WHAT NEEDS TO BE DONE: Whatever lines the data contains, output all of them unchanged.

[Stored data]
.....
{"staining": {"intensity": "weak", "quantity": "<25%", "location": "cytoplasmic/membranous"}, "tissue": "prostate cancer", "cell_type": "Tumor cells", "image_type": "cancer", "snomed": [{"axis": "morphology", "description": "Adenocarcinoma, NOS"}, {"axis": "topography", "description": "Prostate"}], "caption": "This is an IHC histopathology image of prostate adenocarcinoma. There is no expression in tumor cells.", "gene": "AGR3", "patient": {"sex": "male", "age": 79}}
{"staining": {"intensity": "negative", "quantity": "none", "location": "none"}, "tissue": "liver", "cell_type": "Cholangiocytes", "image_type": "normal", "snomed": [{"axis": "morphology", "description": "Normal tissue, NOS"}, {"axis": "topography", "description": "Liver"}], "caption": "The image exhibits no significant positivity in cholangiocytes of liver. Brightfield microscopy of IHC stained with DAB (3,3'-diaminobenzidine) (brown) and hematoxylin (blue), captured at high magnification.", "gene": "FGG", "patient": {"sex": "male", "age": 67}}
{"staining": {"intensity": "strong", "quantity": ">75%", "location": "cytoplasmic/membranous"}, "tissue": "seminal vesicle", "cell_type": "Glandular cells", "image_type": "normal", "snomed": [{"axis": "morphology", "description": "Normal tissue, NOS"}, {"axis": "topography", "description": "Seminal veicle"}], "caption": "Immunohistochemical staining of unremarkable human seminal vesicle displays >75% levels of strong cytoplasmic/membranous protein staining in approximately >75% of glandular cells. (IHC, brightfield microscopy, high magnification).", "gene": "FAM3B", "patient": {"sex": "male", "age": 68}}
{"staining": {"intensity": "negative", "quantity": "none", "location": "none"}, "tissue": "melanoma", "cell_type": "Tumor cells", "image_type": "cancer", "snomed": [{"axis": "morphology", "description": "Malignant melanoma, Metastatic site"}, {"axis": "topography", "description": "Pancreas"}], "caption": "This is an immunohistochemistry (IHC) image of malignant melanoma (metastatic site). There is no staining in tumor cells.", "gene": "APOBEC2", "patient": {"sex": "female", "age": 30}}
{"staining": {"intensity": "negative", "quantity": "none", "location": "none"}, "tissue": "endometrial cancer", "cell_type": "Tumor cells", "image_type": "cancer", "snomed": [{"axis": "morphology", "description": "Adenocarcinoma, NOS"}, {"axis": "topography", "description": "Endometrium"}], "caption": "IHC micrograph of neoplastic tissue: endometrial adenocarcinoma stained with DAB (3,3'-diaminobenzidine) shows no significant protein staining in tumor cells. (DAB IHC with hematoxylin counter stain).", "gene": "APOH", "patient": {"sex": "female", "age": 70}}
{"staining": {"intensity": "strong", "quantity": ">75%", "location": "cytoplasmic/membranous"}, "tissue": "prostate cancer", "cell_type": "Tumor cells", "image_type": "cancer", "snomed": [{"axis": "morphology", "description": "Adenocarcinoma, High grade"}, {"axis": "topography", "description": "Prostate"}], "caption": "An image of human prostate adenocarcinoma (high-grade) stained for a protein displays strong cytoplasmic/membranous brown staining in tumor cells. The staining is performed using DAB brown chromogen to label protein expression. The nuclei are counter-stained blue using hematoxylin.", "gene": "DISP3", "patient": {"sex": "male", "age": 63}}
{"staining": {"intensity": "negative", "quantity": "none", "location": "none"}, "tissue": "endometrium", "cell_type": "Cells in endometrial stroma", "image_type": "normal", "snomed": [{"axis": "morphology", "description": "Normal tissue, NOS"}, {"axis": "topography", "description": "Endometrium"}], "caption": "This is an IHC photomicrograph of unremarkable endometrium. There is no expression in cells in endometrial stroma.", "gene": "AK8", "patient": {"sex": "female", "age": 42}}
.....
RESPONSE TO THIS EXERCISE:
{"staining": {"intensity": "weak", "quantity": "<25%", "location": "cytoplasmic/membranous"}, "tissue": "prostate cancer", "cell_type": "Tumor cells", "image_type": "cancer", "snomed": [{"axis": "morphology", "description": "Adenocarcinoma, NOS"}, {"axis": "topography", "description": "Prostate"}], "caption": "This is an IHC histopathology image of prostate adenocarcinoma. There is no expression in tumor cells.", "gene": "AGR3", "patient": {"sex": "male", "age": 79}}
{"staining": {"intensity": "negative", "quantity": "none", "location": "none"}, "tissue": "liver", "cell_type": "Cholangiocytes", "image_type": "normal", "snomed": [{"axis": "morphology", "description": "Normal tissue, NOS"}, {"axis": "topography", "description": "Liver"}], "caption": "The image exhibits no significant positivity in cholangiocytes of liver. Brightfield microscopy of IHC stained with DAB (3,3'-diaminobenzidine) (brown) and hematoxylin (blue), captured at high magnification.", "gene": "FGG", "patient": {"sex": "male", "age": 67}}
{"staining": {"intensity": "strong", "quantity": ">75%", "location": "cytoplasmic/membranous"}, "tissue": "seminal vesicle", "cell_type": "Glandular cells", "image_type": "normal", "snomed": [{"axis": "morphology", "description": "Normal tissue, NOS"}, {"axis": "topography", "description": "Seminal veicle"}], "caption": "Immunohistochemical staining of unremarkable human seminal vesicle displays >75% levels of strong cytoplasmic/membranous protein staining in approximately >75% of glandular cells. (IHC, brightfield microscopy, high magnification).", "gene": "FAM3B", "patient": {"sex": "male", "age": 68}}
{"staining": {"intensity": "negative", "quantity": "none", "location": "none"}, "tissue": "melanoma", "cell_type": "Tumor cells", "image_type": "cancer", "snomed": [{"axis": "morphology", "description": "Malignant melanoma, Metastatic site"}, {"axis": "topography", "description": "Pancreas"}], "caption": "This is an immunohistochemistry (IHC) image of malignant melanoma (metastatic site). There is no staining in tumor cells.", "gene": "APOBEC2", "patient": {"sex": "female", "age": 30}}
{"staining": {"intensity": "negative", "quantity": "none", "location": "none"}, "tissue": "endometrial cancer", "cell_type": "Tumor cells", "image_type": "cancer", "snomed": [{"axis": "morphology", "description": "Adenocarcinoma, NOS"}, {"axis": "topography", "description": "Endometrium"}], "caption": "IHC micrograph of neoplastic tissue: endometrial adenocarcinoma stained with DAB (3,3'-diaminobenzidine) shows no significant protein staining in tumor cells. (DAB IHC with hematoxylin counter stain).", "gene": "APOH", "patient": {"sex": "female", "age": 70}}
{"staining": {"intensity": "strong", "quantity": ">75%", "location": "cytoplasmic/membranous"}, "tissue": "prostate cancer", "cell_type": "Tumor cells", "image_type": "cancer", "snomed": [{"axis": "morphology", "description": "Adenocarcinoma, High grade"}, {"axis": "topography", "description": "Prostate"}], "caption": "An image of human prostate adenocarcinoma (high-grade) stained for a protein displays strong cytoplasmic/membranous brown staining in tumor cells. The staining is performed using DAB brown chromogen to label protein expression. The nuclei are counter-stained blue using hematoxylin.", "gene": "DISP3", "patient": {"sex": "male", "age": 63}}
{"staining": {"intensity": "negative", "quantity": "none", "location": "none"}, "tissue": "endometrium", "cell_type": "Cells in endometrial stroma", "image_type": "normal", "snomed": [{"axis": "morphology", "description": "Normal tissue, NOS"}, {"axis": "topography", "description": "Endometrium"}], "caption": "This is an IHC photomicrograph of unremarkable endometrium. There is no expression in cells in endometrial stroma.", "gene": "AK8", "patient": {"sex": "female", "age": 42}}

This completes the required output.